Zera didn’t remember walking back to Kwame’s.
Her legs moved on their own, like her body wanted distance from Malik faster than her mind could process it. Rain had soaked her clothes, but her skin felt numb. The word alive echoed over and over in her head.
Her mother was alive.
And she’d been lied to for seven years.
---
Kwame opened the door before she knocked.
“Are you okay?” he asked quickly. He pulled her in, wrapped a towel around her, but she didn’t answer.
Instead, she sat by the edge of his table and whispered, “She’s alive.”
His eyes widened. “Your mum?”
Zera nodded, barely breathing. “Malik told me. She was working against a hidden network. They came after her. She left clues. Clues for me.”
Kwame was silent for a long moment.
Then he said, “If that’s true, you’re not safe. We need to go to the police.”
“No,” Zera said instantly. “That’s what they expect me to do. If this thing is really as deep as Malik says, the police might already be part of it.”
Kwame opened his mouth to argue, but she cut him off.
“I need to find her. Myself.”
---
That night, Zera didn’t sleep.
She dug through her mother’s old box of belongings—books, diary pages, scratched CDs, dusty photo albums. She read every page, listened to every clip, stared into every memory like it might speak.
And then, just before dawn, she found it.
A burned notebook. Half the pages gone. But on the last surviving one, her mother had written something strange in red ink:
“The woman in the flames sings only when the mirror breaks.”

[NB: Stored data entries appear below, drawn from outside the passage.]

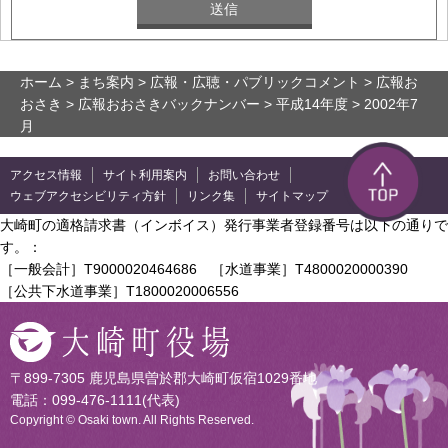
ホーム
>
まち案内
>
広報・広聴・パブリックコメント
>
広報お
おさき
>
広報おおさきバックナンバー
>
平成14年度
> 2002年7
月
アクセス情報
サイト利用案内
お問い合わせ
ウェブアクセシビリティ方針
リンク集
サイトマップ
大崎町の適格請求書（インボイス）発行事業者登録番号は以下の通りで
す。：
［一般会計］T9000020464686 ［水道事業］T4800020000390
［公共下水道事業］T1800020006556
〒899-7305 鹿児島県曽於郡大崎町仮宿1029番地
電話：099-476-1111(代表)
Copyright © Osaki town. All Rights Reserved.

Zera read it twice. Then a third time.
What did it mean?
She stared at the broken mirror on her desk, the one with the scar running through it. Her hand reached out, almost without thinking.
And then—she saw it.
A second triangle. This one smaller. Etched deep into the back of the mirror, behind the glass. Not drawn. Burned.
She grabbed a flashlight and leaned closer.
There were more words below it—so faint she almost missed them.
“Follow the voice in Mombasa.”
Zera sat back, her breath catching in her chest.
Her mother had been born in Mombasa.
The city where it all began.
---
She picked up her phone and called Kwame.
“Pack your things,” she said, voice steady for the first time in days. “We’re going to the coast.”